Just over one million Somaliland citizens are expected to file out on May 31 to cast their ballots in the country’s first parliamentary election since 2005, with 246 candidates running for 82 seats.
The voters are also expected to elect 249 local council representatives across the six regions from the 747 candidates on the ballot.
Somalilanders say the election would offer an opportunity for the self-declared sovereign state to show the world how much progress it had made over the past three decades since Hargeisa, its capital city, was totally leveled in a brutal civil war with southern neighbours, Somalia.
“It is an opportunity to show that a country that is not on anybody’s map, that is not recognized, is doing things by the book,” Edna Ismail, the country’s first female foreign minister, told a group of international election monitors on Friday night.
Indeed, Somaliland has a point to prove.

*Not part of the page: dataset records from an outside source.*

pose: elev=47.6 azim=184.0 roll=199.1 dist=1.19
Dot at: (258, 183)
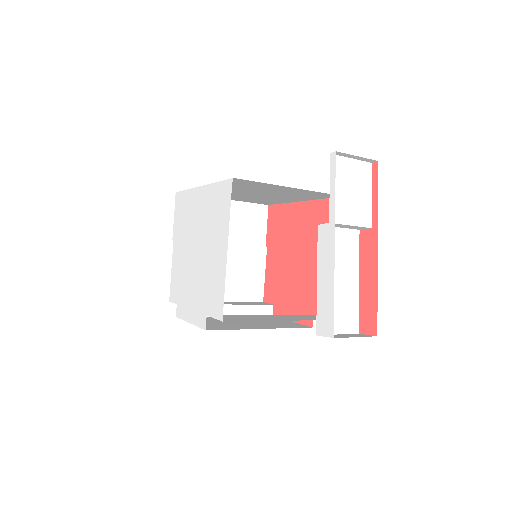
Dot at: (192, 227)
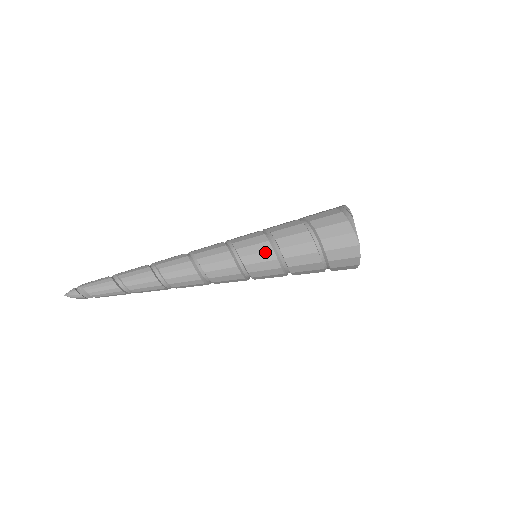
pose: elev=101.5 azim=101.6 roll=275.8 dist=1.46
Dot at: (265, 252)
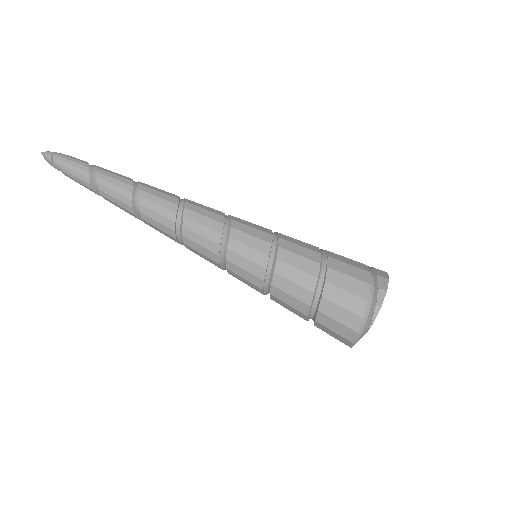
Dot at: (253, 285)
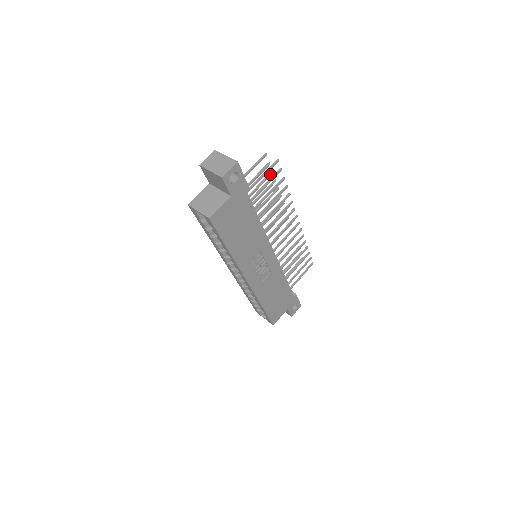
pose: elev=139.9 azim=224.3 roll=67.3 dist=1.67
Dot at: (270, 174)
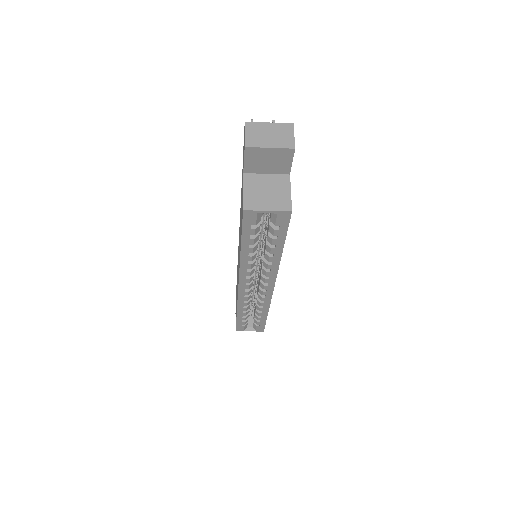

The country of about four million people has struggled – more from the sweat of her citizens than international assistance – to rebuild from the ruins of the civil war.

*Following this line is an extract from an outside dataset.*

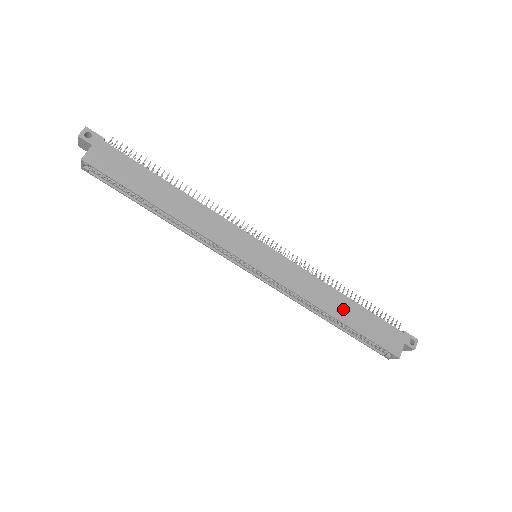
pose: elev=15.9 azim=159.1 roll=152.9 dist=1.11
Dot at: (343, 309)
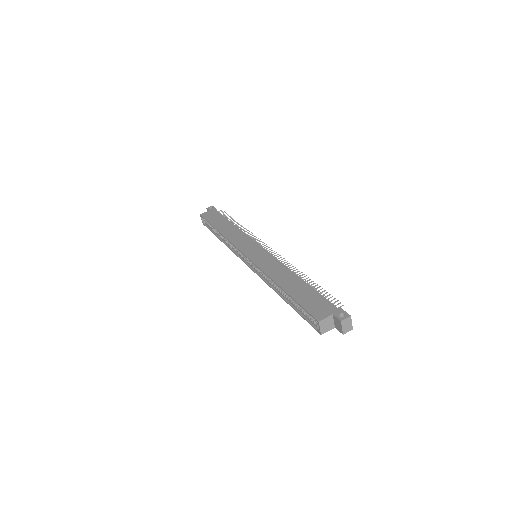
Dot at: (291, 283)
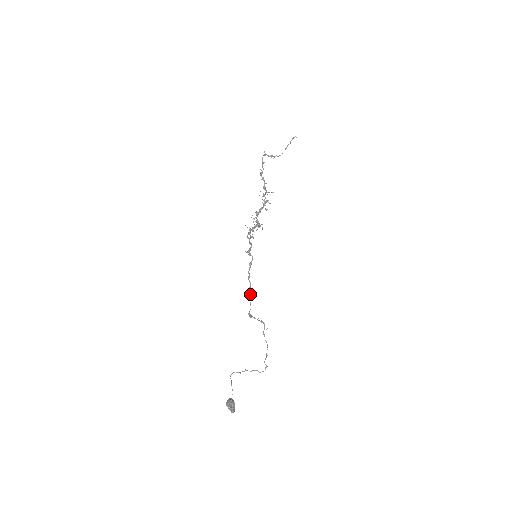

After gaining independence from Britain in 1960, the Republic of Somaliland joined the former Italian-colonised Somalia to form the Somalia Republic. But the union failed to live up to the people’s aspiration. In 1991, after years of violent conflicts, the people of Somaliland withdrew from the republic and reinstated its sovereignty. The country’s application to join the Commonwealth and the African Union, however, remains pending.

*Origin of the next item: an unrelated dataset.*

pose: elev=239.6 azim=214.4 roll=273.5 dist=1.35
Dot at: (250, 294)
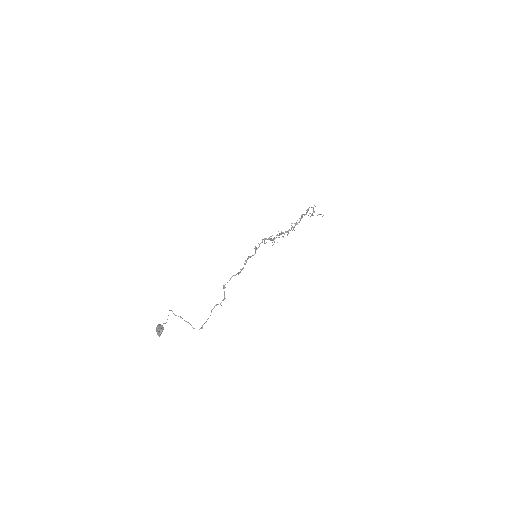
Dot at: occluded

The election on May 31 is symbolic: it is not just the first time parliamentary and local elections are held on the same day; it would also mark 30 years since the country’s independence from Somalia Republic and 20 years since its first election.
“Somaliland represents an example of an African country which is committed to democracy and development and deserves the support of every African who wants to see progress on this continent,” said Greg Mills, Director, The Brenthurst Foundation, the leader of the Somaliland’s International Election Monitoring Mission (SEMM).
“Democracy and peaceful progress are essential to growing economies so that they can provide employment and opportunities for their people,”says Greg Mills.